Porém, quando chegamos lá, muitas famílias pedem para que tiremos a carteira de motorista do estado em que vamos morar. Isso porque, como me explicaram as host families, ajuda na hora de colocar a gente no seguro da família. Os gastos para isso são bancados pela própria host family.
Em cada estado as regras pra aquisição da carteira de motorista mudam. Há estados que exigem o Social Security Number –SSN (que é tipo o nosso CPF), já outros não o fazem.
Em geral, temos que fazer um teste teórico e, em seguida, seguimos para o prático. Para que eu pudesse me preparar para o prático, minha host family pagou duas aulas com um instrutor da AAA, que serviram mais para me mostrar o que pediriam na hora do teste. Na hora da prova foi tudo tranqüilo. É bom estudar as placas e legislação do estado, pra ter certeza que não se dará mal. Na hora do teste prático, foi tudo bem também: achei muito mais tranqüilo do que quando fiz aqui no Brasil. Assim, tirei minha carteira de motorista de Connecticut.

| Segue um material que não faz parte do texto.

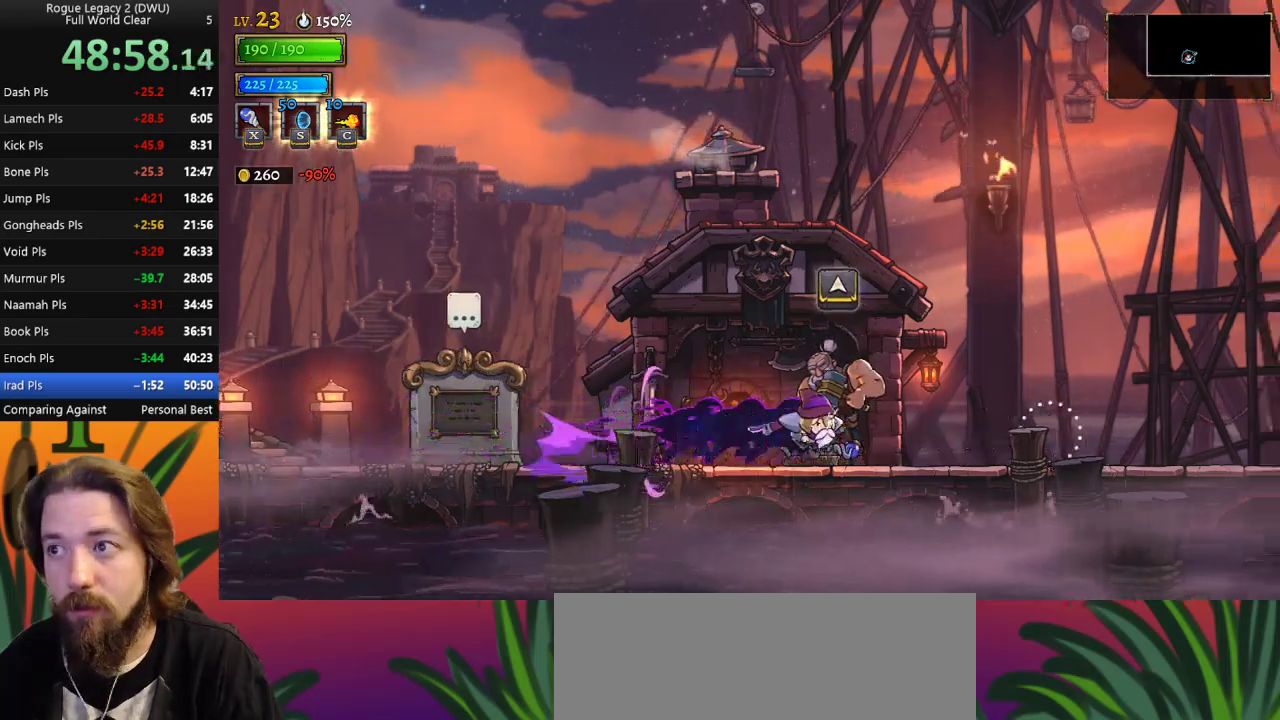
{"keys": ["d", "right"], "events": [[67, "d", "up"], [150, "d", "down"]]}
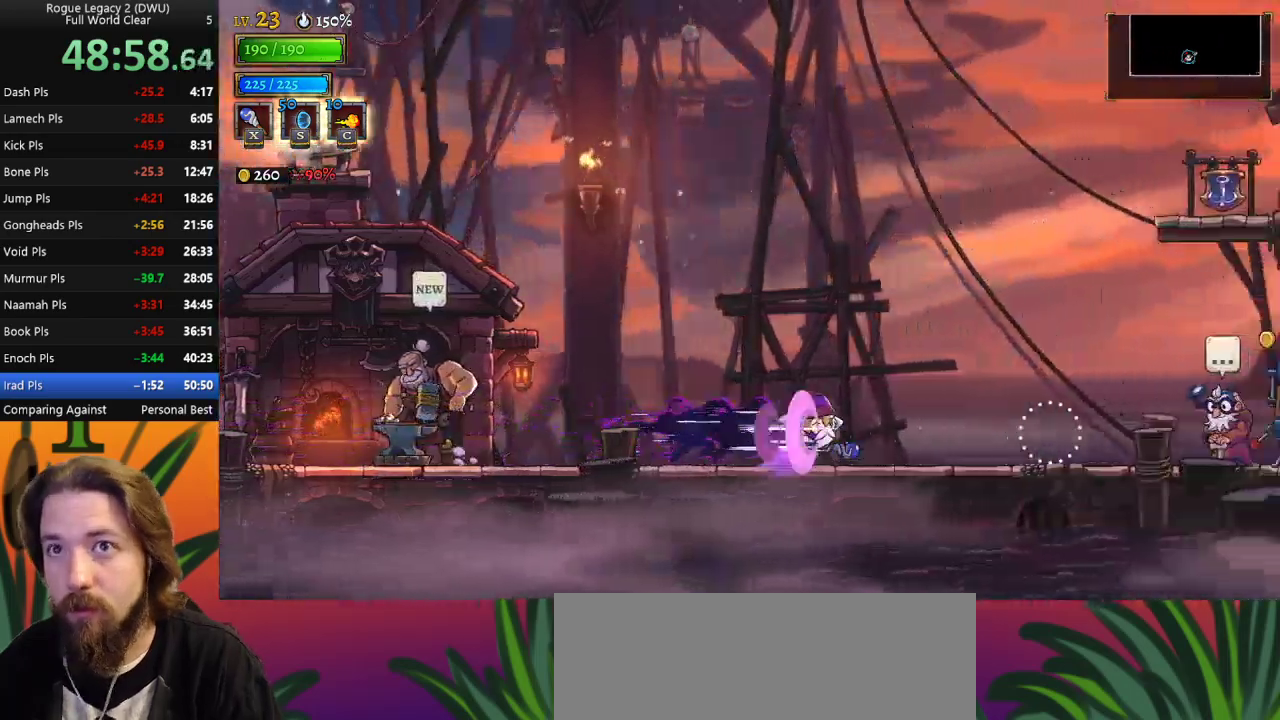
{"keys": ["d", "right"], "events": [[167, "d", "up"], [250, "d", "down"]]}
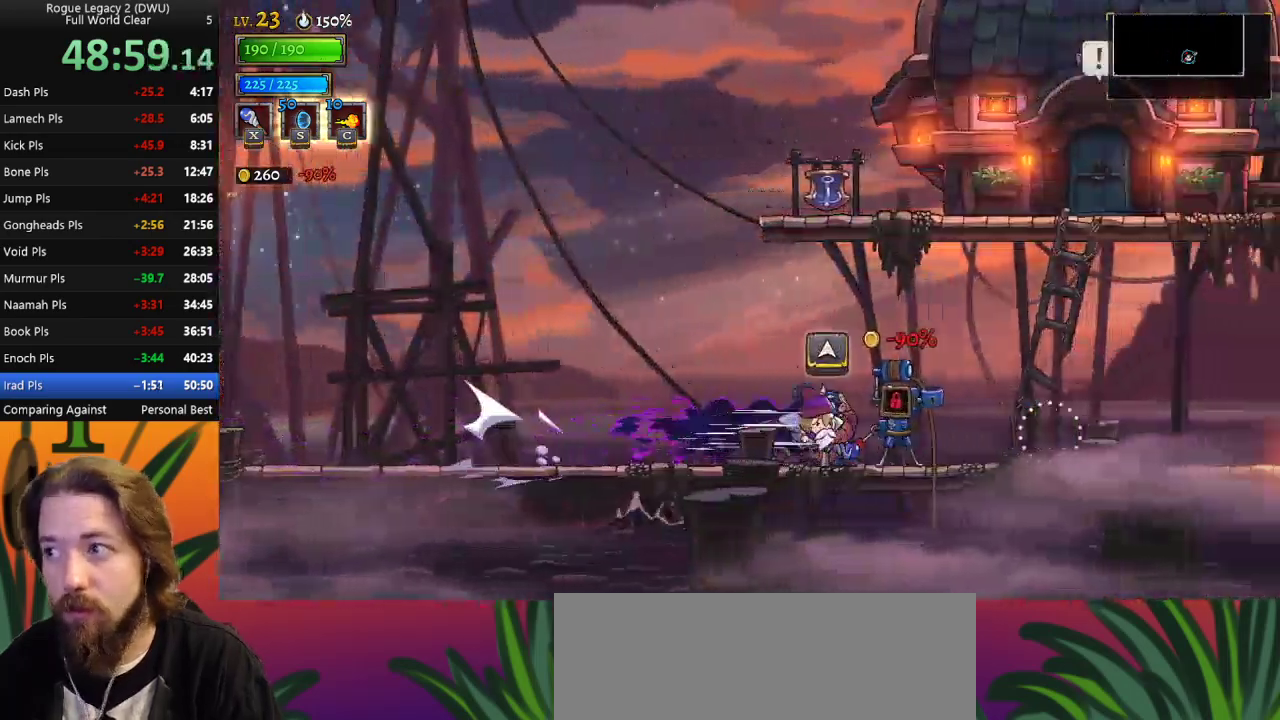
{"keys": ["d", "right"], "events": [[233, "d", "up"], [317, "d", "down"]]}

Quando mudei para o estado de Washington, a host family também pediu para que eu tirasse uma do estado. Porém tudo o que precisei fazer foi transferir de um estado para outro, pagando apenas uma taxa (que na verdade foi a host family que bancou). Em Washington, anularam a minha de Connecticut, fazendo um furinho nela.
Assim, preparem-se para,assim que chegarem lá, tirar novamente a carteira de motorista. Mas não se preocupem, o processo lá geralmente é mais simples que aqui, pelo menos na maioria dos estados.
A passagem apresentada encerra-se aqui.